Strong Q4 2024 results, with EPS up 46.6% year-over-year to $1.95 and tangible book value per share increasing 11.9% to $52.27. Net revenue grew 22.9% to $838.4 million, and pre-provision net revenue rose 12% quarter-over-quarter. Loan growth was steady at 6.7% year-over-year, driven by commercial and industrial lending, while deposits increased 19.9% year-over-year to $66.3 billion despite a seasonal decline of $1.7 billion. This always happens around this time because of the nature of their mortgage & escrow deposits. Net interest margin compressed by 13 basis points to 3.48% due to lower asset yields, though deposit costs improved by 27 basis points. The big fly in the ointment was that credit quality showed some deterioration, with non-performing assets rising to 0.65% of total assets and charge-offs increasing, leading to a $60 million provision for credit losses. Capital remains strong, with a CET1 ratio of 11.3%, supporting the bank’s forecast for continued earnings growth, margin expansion, and an expected high-teens return on tangible common equity by year-end 2025. Management felt confident on the conference call citing deposit stability and credit risk management but acknowledged ongoing commercial real estate challenges.
Lastly on Capital Stack
The preferred market appears to be back. Nothing like perpetual FIXED rate Tier 1 capital at 6.5%. When you compare that to permanent dilution via a common raise this is a cheap form of capital.

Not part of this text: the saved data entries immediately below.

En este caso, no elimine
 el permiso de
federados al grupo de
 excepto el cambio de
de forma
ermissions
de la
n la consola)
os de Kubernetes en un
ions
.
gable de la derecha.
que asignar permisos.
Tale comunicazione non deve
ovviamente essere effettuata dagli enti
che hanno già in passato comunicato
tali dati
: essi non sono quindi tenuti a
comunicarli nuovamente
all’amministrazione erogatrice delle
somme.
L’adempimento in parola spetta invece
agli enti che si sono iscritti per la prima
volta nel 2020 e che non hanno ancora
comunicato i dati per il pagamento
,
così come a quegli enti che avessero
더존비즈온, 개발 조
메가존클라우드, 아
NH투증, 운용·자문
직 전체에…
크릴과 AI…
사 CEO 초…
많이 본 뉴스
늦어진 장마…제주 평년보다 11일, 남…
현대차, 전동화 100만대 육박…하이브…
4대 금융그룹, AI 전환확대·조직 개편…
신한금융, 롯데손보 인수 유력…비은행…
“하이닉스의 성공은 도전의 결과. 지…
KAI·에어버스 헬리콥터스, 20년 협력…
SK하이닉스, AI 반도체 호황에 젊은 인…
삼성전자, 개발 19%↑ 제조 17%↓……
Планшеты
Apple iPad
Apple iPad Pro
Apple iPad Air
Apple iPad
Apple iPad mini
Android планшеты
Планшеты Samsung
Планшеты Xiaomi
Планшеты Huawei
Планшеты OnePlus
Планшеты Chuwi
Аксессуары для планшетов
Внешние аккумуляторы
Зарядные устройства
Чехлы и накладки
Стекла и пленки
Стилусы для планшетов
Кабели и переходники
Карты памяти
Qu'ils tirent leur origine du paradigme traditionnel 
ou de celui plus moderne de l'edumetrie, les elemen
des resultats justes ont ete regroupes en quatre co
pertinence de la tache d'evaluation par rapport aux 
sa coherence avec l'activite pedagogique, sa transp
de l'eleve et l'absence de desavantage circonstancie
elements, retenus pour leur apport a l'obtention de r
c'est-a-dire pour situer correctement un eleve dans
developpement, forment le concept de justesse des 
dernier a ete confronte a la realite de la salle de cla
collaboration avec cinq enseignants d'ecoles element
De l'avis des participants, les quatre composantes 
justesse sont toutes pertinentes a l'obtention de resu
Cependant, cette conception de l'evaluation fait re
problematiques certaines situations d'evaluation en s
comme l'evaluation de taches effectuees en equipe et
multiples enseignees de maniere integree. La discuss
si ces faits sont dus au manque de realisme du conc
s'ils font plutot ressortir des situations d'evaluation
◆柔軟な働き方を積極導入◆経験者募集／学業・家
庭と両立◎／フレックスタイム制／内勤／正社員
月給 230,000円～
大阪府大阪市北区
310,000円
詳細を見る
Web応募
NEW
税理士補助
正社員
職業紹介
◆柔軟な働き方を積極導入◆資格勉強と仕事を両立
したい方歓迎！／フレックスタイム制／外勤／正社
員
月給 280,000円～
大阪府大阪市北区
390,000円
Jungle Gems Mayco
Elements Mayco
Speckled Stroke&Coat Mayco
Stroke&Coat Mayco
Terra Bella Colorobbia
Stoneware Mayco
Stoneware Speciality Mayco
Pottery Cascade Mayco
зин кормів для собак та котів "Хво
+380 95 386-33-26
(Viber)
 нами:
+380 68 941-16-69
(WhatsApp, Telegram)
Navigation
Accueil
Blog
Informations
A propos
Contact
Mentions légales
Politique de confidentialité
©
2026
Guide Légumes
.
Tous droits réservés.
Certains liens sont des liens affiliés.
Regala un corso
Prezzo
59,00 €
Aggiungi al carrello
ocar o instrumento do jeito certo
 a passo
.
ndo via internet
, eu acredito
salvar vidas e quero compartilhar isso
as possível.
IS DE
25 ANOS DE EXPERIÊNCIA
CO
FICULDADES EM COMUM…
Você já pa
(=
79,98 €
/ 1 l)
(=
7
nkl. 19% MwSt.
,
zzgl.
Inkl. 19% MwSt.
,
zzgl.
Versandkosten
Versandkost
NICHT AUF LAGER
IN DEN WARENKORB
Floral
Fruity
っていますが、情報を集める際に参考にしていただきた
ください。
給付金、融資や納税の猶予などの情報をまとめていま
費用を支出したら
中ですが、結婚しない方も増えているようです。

I’m not saying JPMorgan is the end all be all, but when they’re doing something like this you probably want to pay attention and see if you too can do it.
In coming weeks I plan to do the Growth Score updates, continue delving into Fintech and payments (if you didn’t read the FOUR write up, you should), and continue trying to simplify complex financials, produce winners, and have some fun while doing it. I appreciate you all.